| THE PROBLEM |
Gather every line of the records that contains the word "first" and copy each one in full. Case counts.

# Start of DATASET ROWS

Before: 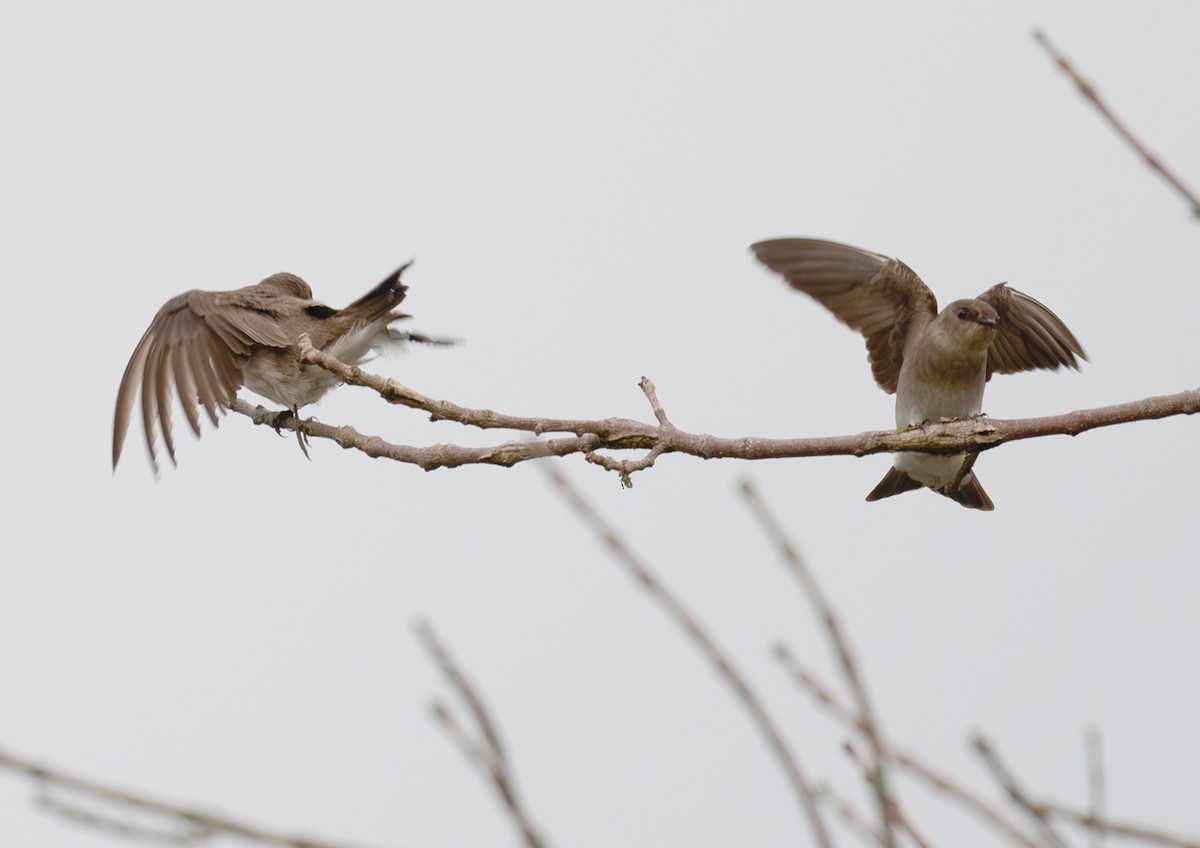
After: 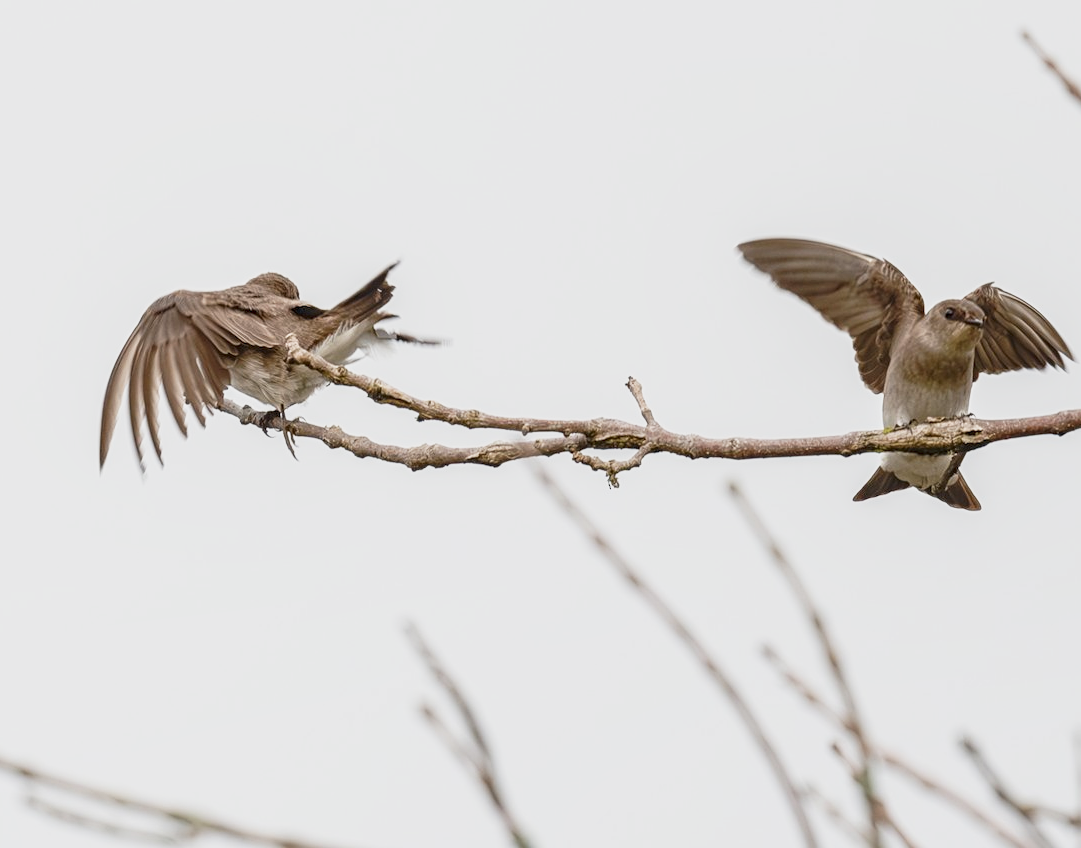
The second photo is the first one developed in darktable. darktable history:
base curve: curves: ch0 [(0, 0) (0.088, 0.125) (0.176, 0.251) (0.354, 0.501) (0.613, 0.749) (1, 0.877)], preserve colors none
sharpen: radius 2.529, amount 0.323
local contrast: on, module defaults
crop and rotate: left 1.088%, right 8.807%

# End of DATASET ROWS

| THE COMPLETED TASK |
The second photo is the first one developed in darktable. darktable history:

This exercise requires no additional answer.